> [WORK REQUIRED]: Rewrite the lines starting at "What percentage is" and ending at "Reading left to", changing "displayed" to "shown" and keeping everything else the same. Leave the pictures out of the answer.

> [DATASET]:
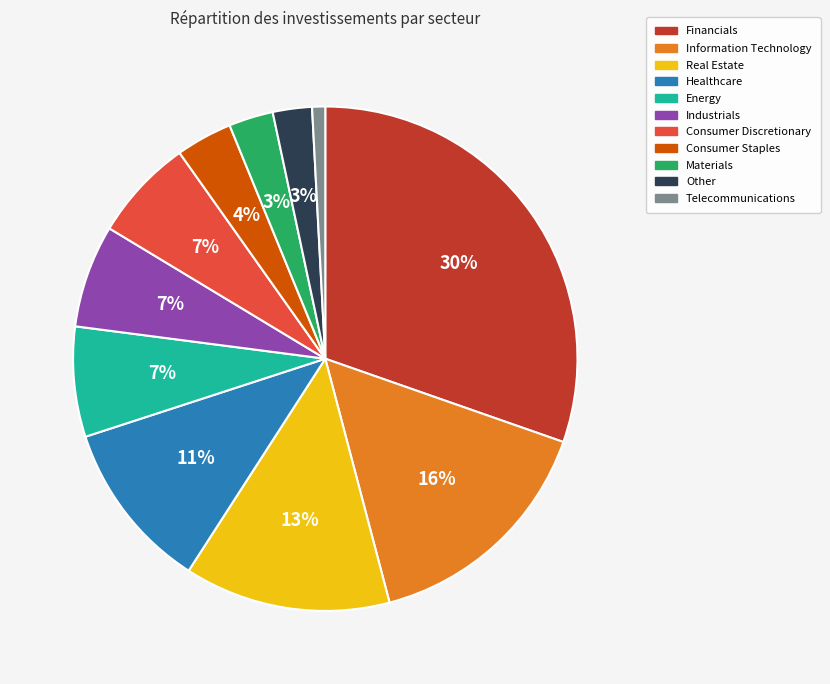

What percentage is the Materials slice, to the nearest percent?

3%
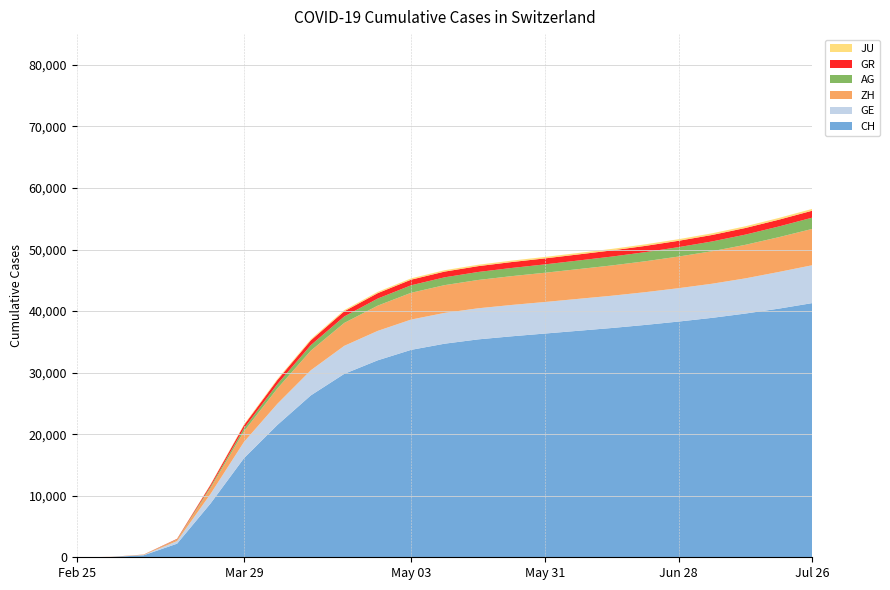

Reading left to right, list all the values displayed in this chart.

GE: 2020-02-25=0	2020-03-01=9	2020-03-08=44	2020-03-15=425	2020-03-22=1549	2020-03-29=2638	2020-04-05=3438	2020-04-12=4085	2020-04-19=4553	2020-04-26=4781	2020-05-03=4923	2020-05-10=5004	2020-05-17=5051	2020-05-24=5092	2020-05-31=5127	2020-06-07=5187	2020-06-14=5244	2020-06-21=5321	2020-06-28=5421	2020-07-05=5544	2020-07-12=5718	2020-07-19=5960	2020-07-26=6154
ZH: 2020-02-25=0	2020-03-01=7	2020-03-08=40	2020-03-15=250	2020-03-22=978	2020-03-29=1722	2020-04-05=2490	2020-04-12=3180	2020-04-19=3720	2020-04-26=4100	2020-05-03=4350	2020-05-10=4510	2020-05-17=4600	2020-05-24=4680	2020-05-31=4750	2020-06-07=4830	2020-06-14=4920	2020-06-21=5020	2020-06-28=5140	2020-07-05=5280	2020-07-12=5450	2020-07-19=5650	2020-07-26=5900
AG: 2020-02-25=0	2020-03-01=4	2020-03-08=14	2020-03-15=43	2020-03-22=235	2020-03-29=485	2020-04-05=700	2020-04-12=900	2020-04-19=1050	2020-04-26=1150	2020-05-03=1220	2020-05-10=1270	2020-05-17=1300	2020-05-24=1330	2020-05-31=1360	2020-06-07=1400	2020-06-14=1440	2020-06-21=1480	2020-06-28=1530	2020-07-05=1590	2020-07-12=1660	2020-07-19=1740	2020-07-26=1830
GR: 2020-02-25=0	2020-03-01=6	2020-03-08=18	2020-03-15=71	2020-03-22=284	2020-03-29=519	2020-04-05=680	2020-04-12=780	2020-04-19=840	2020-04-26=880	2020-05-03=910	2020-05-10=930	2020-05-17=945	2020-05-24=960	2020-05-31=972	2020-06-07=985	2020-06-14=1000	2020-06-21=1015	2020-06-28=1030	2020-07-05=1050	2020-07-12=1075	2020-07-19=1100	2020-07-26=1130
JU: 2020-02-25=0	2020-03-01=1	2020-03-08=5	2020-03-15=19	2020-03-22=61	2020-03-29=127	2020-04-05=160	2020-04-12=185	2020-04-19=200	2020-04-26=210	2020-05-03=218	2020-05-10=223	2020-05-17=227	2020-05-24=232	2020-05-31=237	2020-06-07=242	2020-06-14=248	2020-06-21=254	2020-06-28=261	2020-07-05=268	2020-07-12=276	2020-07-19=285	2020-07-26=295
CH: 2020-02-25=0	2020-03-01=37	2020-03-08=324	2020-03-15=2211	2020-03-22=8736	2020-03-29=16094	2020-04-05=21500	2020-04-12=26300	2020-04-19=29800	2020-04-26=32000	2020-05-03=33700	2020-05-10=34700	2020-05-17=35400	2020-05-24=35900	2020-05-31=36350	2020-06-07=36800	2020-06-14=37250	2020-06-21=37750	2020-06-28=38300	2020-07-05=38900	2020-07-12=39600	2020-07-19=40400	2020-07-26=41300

...

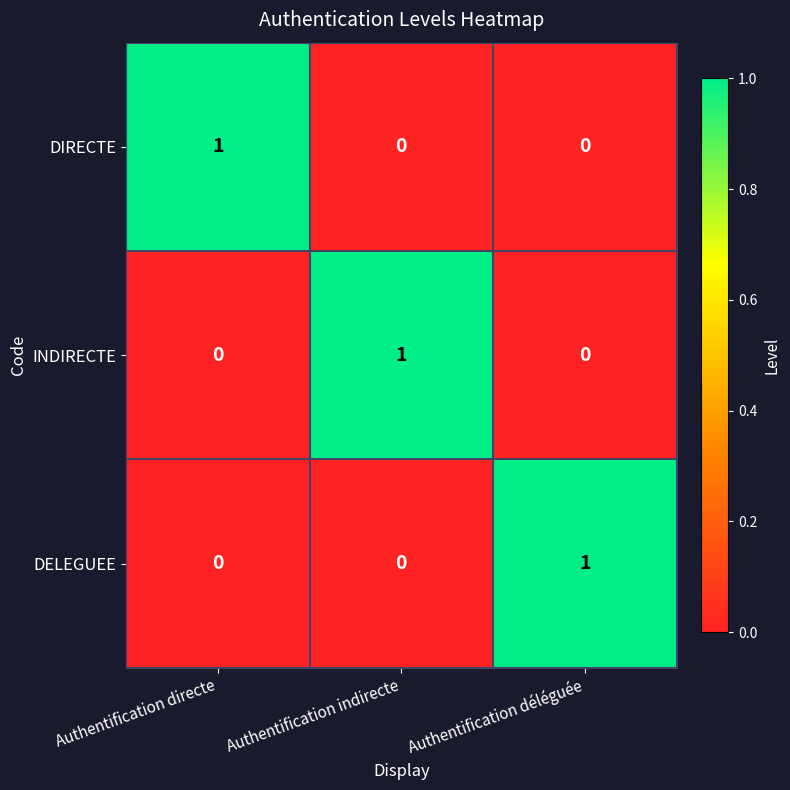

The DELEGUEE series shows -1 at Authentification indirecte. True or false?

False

> [COMPLETED EXERCISE]:
What percentage is the Materials slice, to the nearest percent?

3%

Reading left to right, list all the values shown in this chart.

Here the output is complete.